Chère Alice,

Le temps est beau...

Tout près d'ici, la bataille fait rage.

Lucien Sertier
Lettre du jeudi 26 octobre 1916
Vaise, mercredi 1er novembre 1916

Chère Alice,

Je t’écris de Vaise pendant que l’on charge mon camion de cuir. Ce matin, j’étais aux Tanneries d’Oullins et j’ai eu 3 francs d’étrennes. Hier je me suis installé dans ma chambre. J’y ai diné et soupé. J’y ai aussi couché ! J’avais averti les cousines et malgré cela, Mme Carra est venue me chercher pour souper.
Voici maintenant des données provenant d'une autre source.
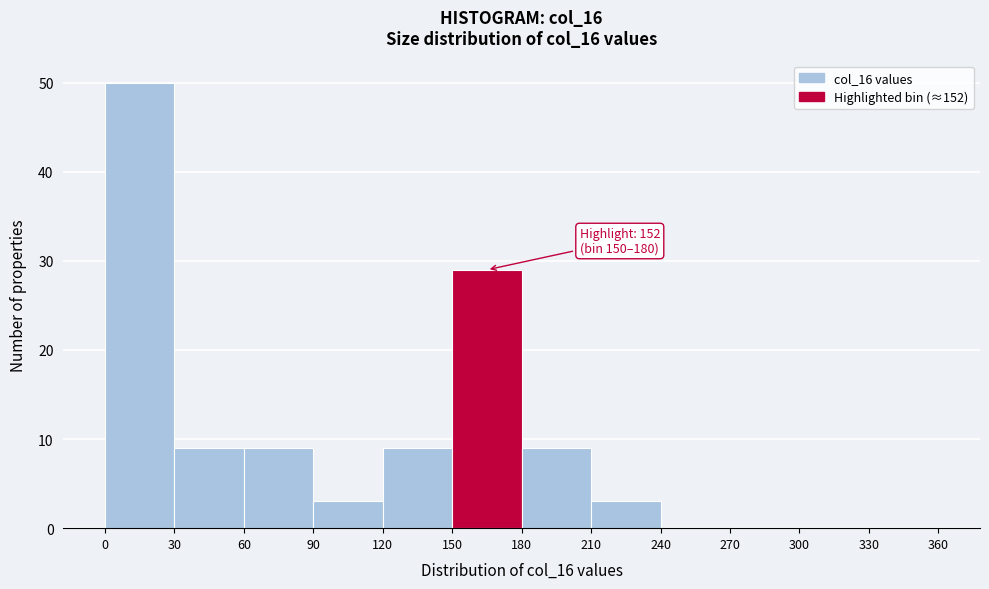

Over which range of the x-axis is the bar tallest?

0 to 30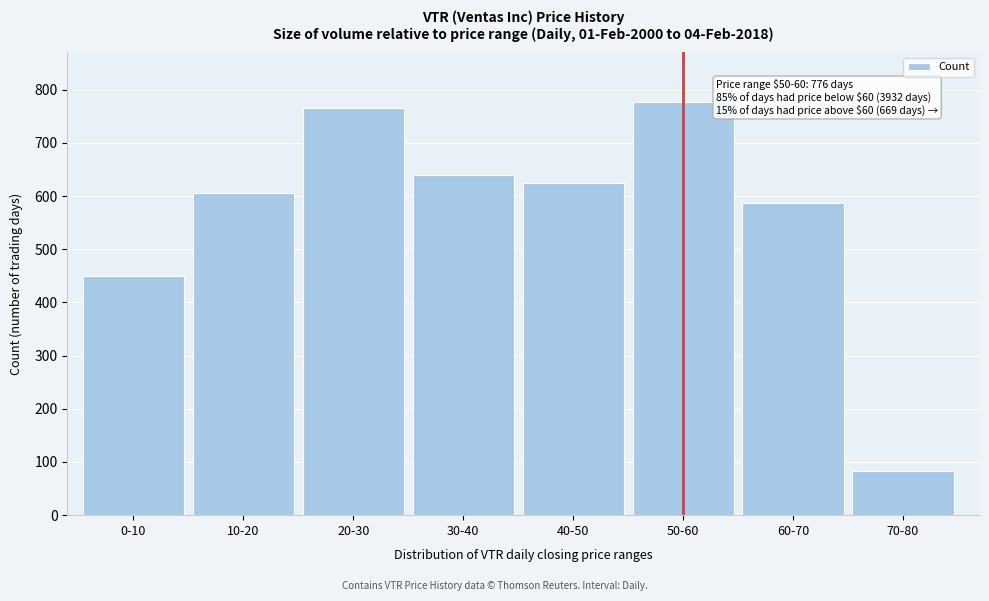

Reading left to right, extract all data points from this chart.

450	606	766	639	625	776	586	83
J’avais presque fini. J’y suis allé après, ma cousine Desrayaud m’a flanqué une bonne ramonée et l’a dit que je n’avais qu’à y aller souper tous les soirs et pour me punir, elle m’a fait emporter ma soupe froide pour ce matin. Je l’ai fait réchauffer sur mon réchaud à essence. Hier j’ai fiat un bifsteak et des pommes de terre dans le jus. Les pommes de terre ne me coutent rien, on en déwagonne assez souvent. J’ai compté pour ma nourriture ce que je dépenserais si je ne mangeais pas chez mes cousines. Pour trois jours, le vin, viande, pain : 6frs75 . je touche en trois jours 8francs10. Reste 1 fr 35 pour les légumes et condiments. Maintenant il y a les extras. J’ai touché 5 frs dimanche et 3 francs ce matin avec mon prêt ( ??), ces trois jours font 16fr10. J’ai touché 21fr60 en arrivant du prêt ( ??) qui était en retard (octobre). Avec tout ça je marronne toujours.
Il a fait bien beau ces jours. J’aurai bien pu semer. Tu me diras bien où vous en êtes des semailles-après semailles. Mme Carra viendra vous voir avec son frère un dimanche après midi. Moi aussi, bien entendu. Je vais bien. J’ai mangé du poulet dimanche. On m’a chargé de vous dire qu’il était épatant, ce qui était vrai d’ailleurs. Tu me diras bien comment tu vas et l’effet de tes cachets. Et le gone ? Pense-t-il encore à moi ?
Je t’embrasse bien fort, ainsi que tous.